Collected data entries:
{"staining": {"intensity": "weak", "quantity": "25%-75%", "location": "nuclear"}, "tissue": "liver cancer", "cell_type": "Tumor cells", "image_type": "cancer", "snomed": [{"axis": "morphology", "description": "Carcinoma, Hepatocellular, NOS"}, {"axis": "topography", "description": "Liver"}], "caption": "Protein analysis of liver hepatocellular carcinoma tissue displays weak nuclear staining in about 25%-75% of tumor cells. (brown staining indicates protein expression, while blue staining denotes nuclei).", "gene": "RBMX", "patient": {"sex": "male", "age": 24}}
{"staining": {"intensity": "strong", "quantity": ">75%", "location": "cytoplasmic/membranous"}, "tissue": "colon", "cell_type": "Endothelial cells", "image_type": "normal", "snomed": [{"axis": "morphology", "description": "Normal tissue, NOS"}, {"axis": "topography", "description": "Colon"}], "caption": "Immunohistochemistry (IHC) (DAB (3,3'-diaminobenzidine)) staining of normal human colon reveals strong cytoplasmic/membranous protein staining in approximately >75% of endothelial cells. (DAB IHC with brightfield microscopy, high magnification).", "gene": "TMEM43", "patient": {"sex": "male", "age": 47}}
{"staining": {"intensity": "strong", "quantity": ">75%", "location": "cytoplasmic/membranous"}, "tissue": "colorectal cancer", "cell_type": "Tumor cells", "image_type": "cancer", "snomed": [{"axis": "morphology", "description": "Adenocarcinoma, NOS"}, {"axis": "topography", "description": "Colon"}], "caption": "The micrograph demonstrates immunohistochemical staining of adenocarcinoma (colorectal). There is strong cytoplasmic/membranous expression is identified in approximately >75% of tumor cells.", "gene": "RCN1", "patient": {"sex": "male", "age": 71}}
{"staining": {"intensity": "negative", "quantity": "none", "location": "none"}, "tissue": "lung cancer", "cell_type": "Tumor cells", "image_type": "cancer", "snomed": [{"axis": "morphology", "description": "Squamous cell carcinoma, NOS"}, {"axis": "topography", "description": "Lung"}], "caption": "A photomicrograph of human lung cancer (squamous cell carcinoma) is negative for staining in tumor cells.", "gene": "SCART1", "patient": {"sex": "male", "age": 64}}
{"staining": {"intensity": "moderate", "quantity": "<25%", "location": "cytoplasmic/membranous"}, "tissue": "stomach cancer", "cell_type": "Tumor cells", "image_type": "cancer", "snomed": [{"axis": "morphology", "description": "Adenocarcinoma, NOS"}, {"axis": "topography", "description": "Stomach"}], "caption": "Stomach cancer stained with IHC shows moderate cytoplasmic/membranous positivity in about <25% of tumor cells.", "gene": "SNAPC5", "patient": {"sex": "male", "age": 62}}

● **WHAT IS BEING ASKED**:
Please return the span of lines above that opens with the one containing "photomicrograph of human" and closes with the final line, both included, exactly as written and nothing more.

● **EXERCISE ANSWER**:
{"staining": {"intensity": "negative", "quantity": "none", "location": "none"}, "tissue": "lung cancer", "cell_type": "Tumor cells", "image_type": "cancer", "snomed": [{"axis": "morphology", "description": "Squamous cell carcinoma, NOS"}, {"axis": "topography", "description": "Lung"}], "caption": "A photomicrograph of human lung cancer (squamous cell carcinoma) is negative for staining in tumor cells.", "gene": "SCART1", "patient": {"sex": "male", "age": 64}}
{"staining": {"intensity": "moderate", "quantity": "<25%", "location": "cytoplasmic/membranous"}, "tissue": "stomach cancer", "cell_type": "Tumor cells", "image_type": "cancer", "snomed": [{"axis": "morphology", "description": "Adenocarcinoma, NOS"}, {"axis": "topography", "description": "Stomach"}], "caption": "Stomach cancer stained with IHC shows moderate cytoplasmic/membranous positivity in about <25% of tumor cells.", "gene": "SNAPC5", "patient": {"sex": "male", "age": 62}}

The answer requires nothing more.